Stored data
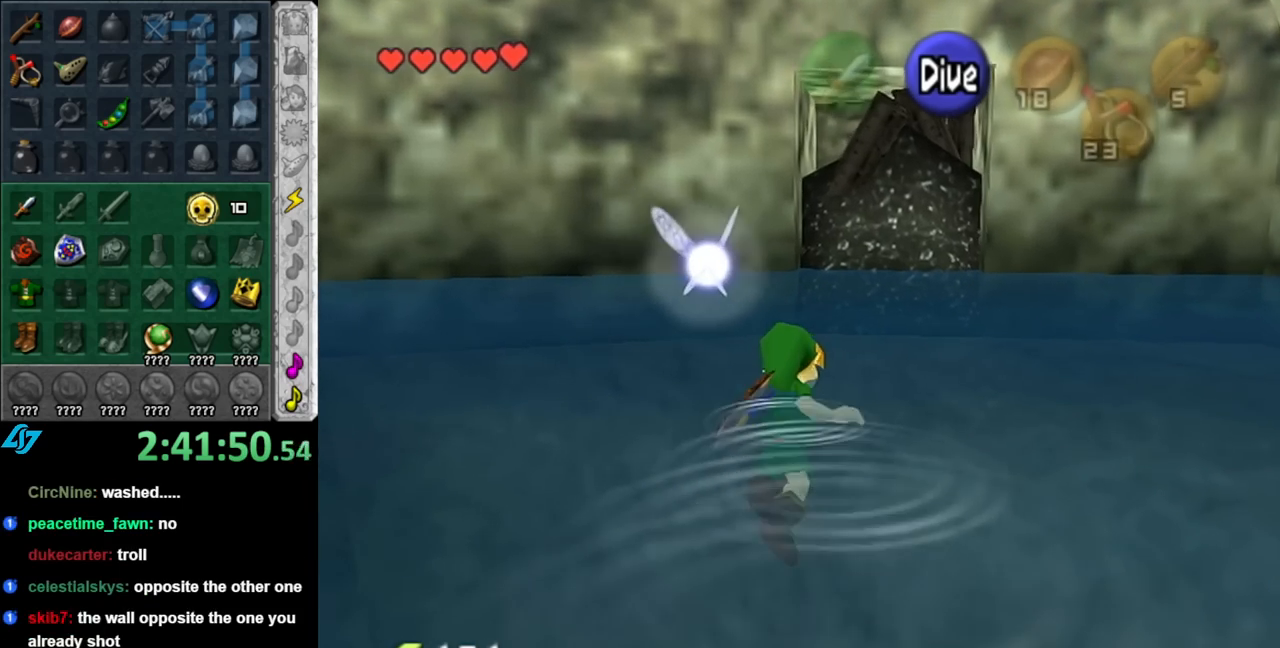
{"buttons": [], "left_stick": "down-right", "right_stick": "center", "events": [[183, "left_stick", "up-right"], [400, "left_stick", "down-right"]]}
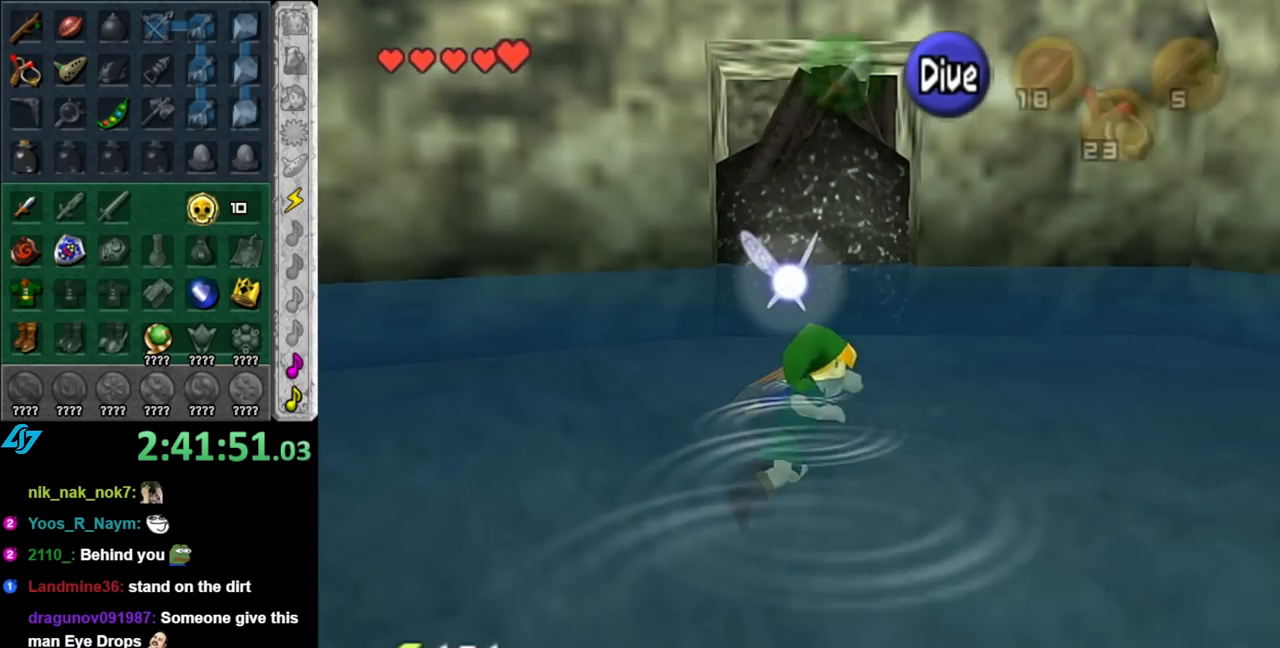
{"buttons": [], "left_stick": "down-left", "right_stick": "center", "events": [[100, "left_stick", "down-left"]]}
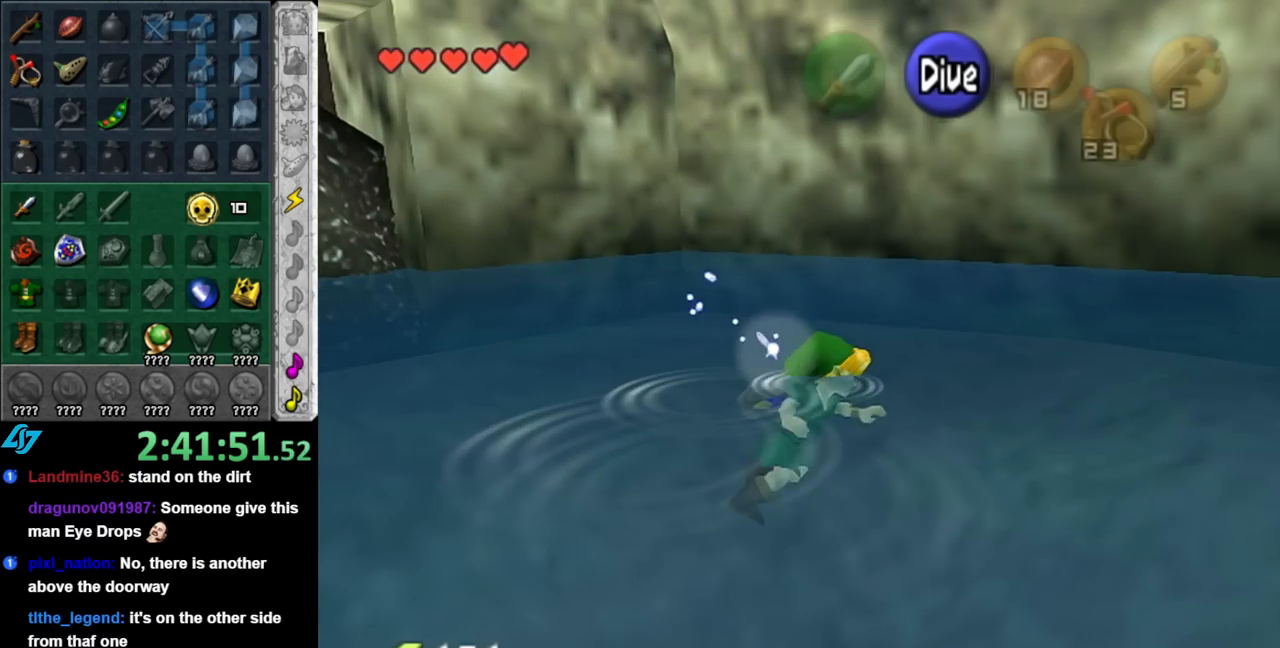
{"buttons": [], "left_stick": "up", "right_stick": "center", "events": [[183, "L1", "down"], [217, "left_stick", "center"], [400, "L1", "up"], [467, "left_stick", "up"]]}
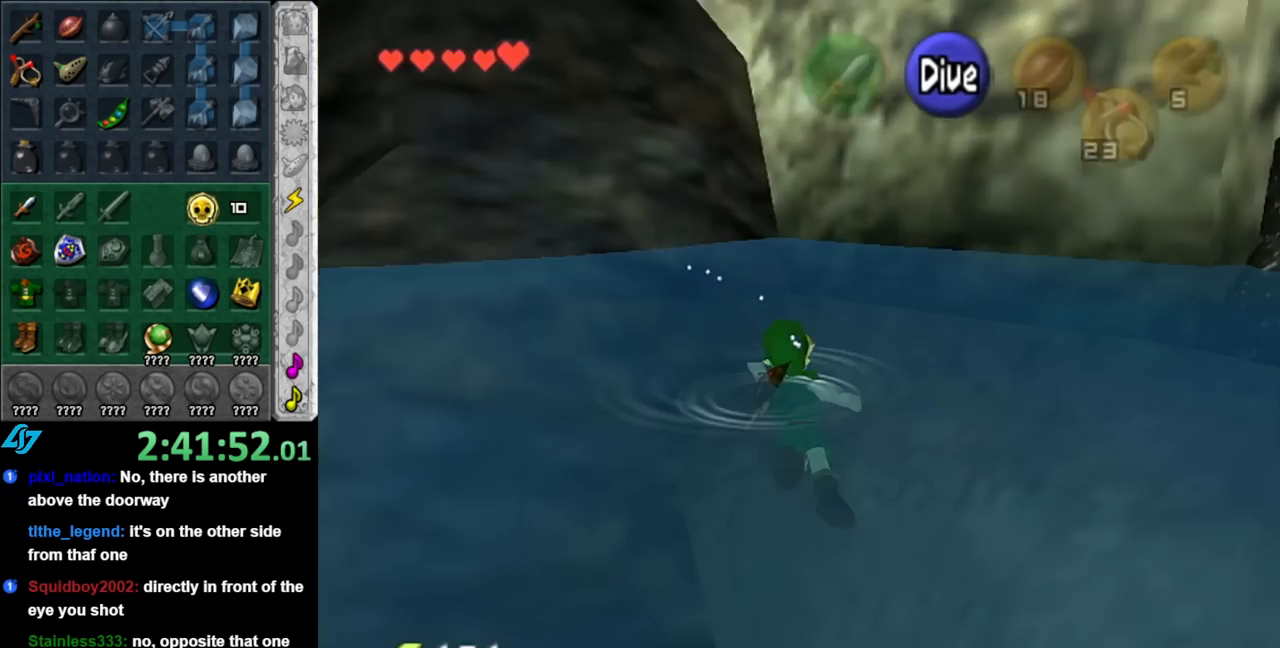
{"buttons": [], "left_stick": "up-left", "right_stick": "center", "events": [[500, "left_stick", "up-left"]]}
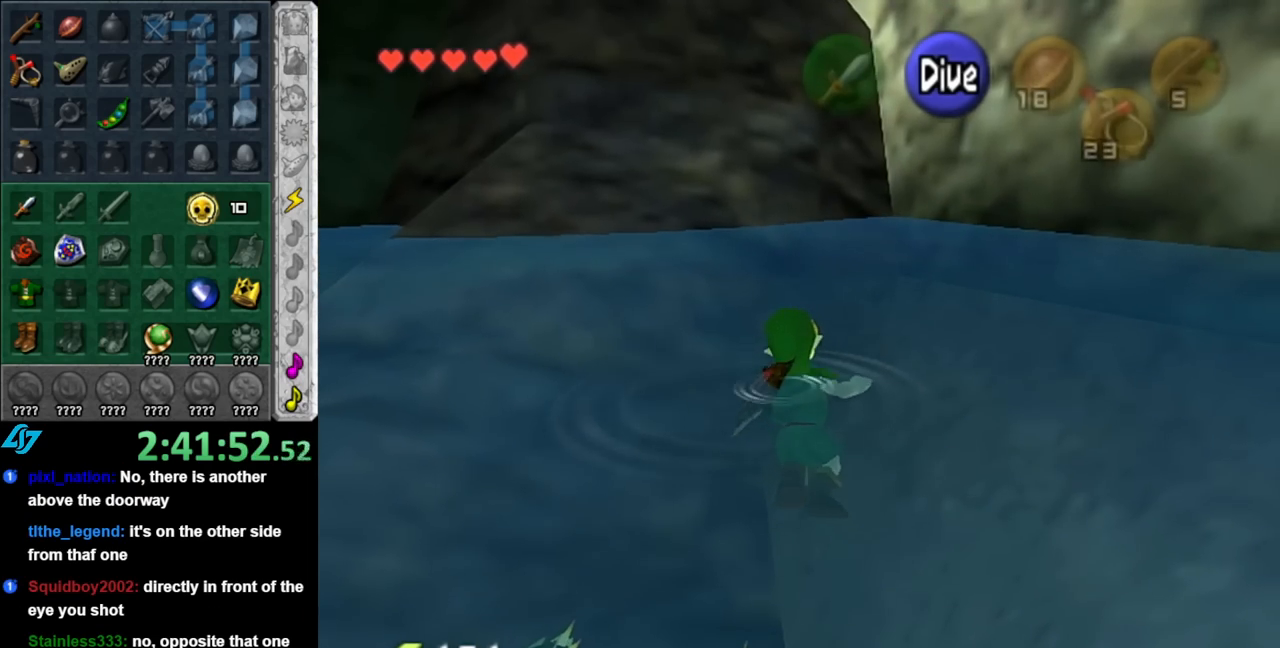
{"buttons": [], "left_stick": "up-left", "right_stick": "center", "events": []}
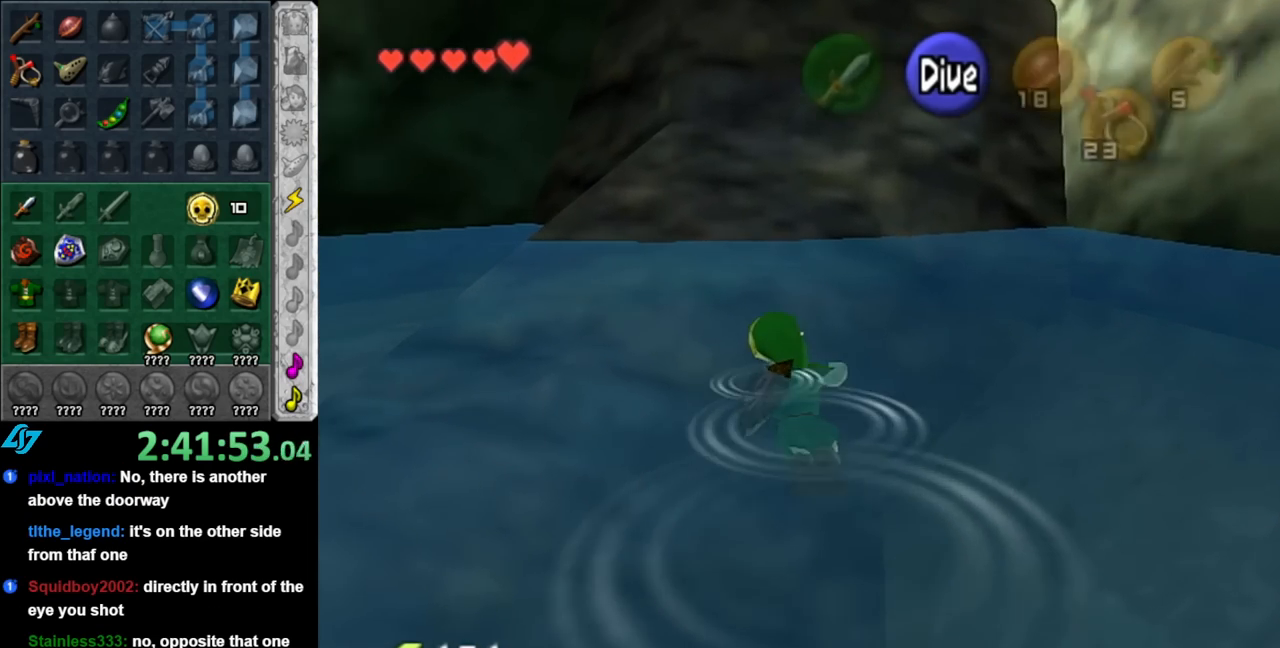
{"buttons": [], "left_stick": "up", "right_stick": "center", "events": [[283, "left_stick", "up"]]}
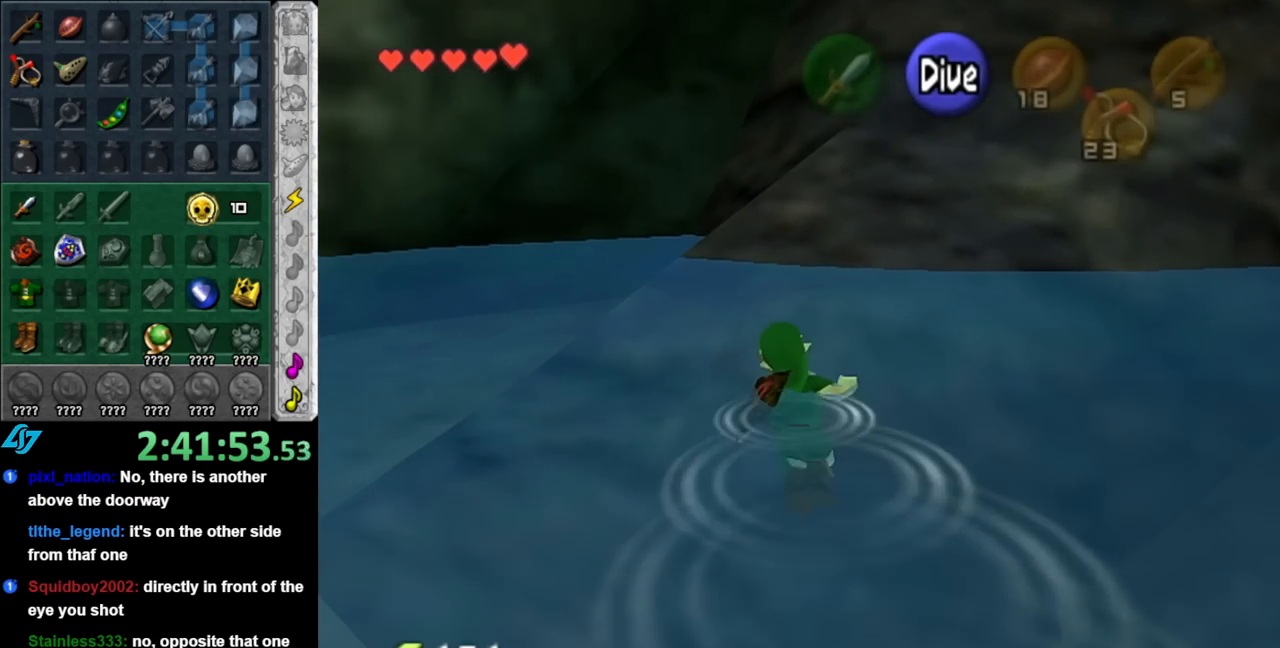
{"buttons": [], "left_stick": "up", "right_stick": "center", "events": []}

▶ _WHAT THE EXERCISE ASKS_: Reproduce the data above line for line, excluding every picture.

▶ _OUTPUT BELOW_:
{"buttons": [], "left_stick": "down-right", "right_stick": "center", "events": [[183, "left_stick", "up-right"], [400, "left_stick", "down-right"]]}
{"buttons": [], "left_stick": "down-left", "right_stick": "center", "events": [[100, "left_stick", "down-left"]]}
{"buttons": [], "left_stick": "up", "right_stick": "center", "events": [[183, "L1", "down"], [217, "left_stick", "center"], [400, "L1", "up"], [467, "left_stick", "up"]]}
{"buttons": [], "left_stick": "up-left", "right_stick": "center", "events": [[500, "left_stick", "up-left"]]}
{"buttons": [], "left_stick": "up-left", "right_stick": "center", "events": []}
{"buttons": [], "left_stick": "up", "right_stick": "center", "events": [[283, "left_stick", "up"]]}
{"buttons": [], "left_stick": "up", "right_stick": "center", "events": []}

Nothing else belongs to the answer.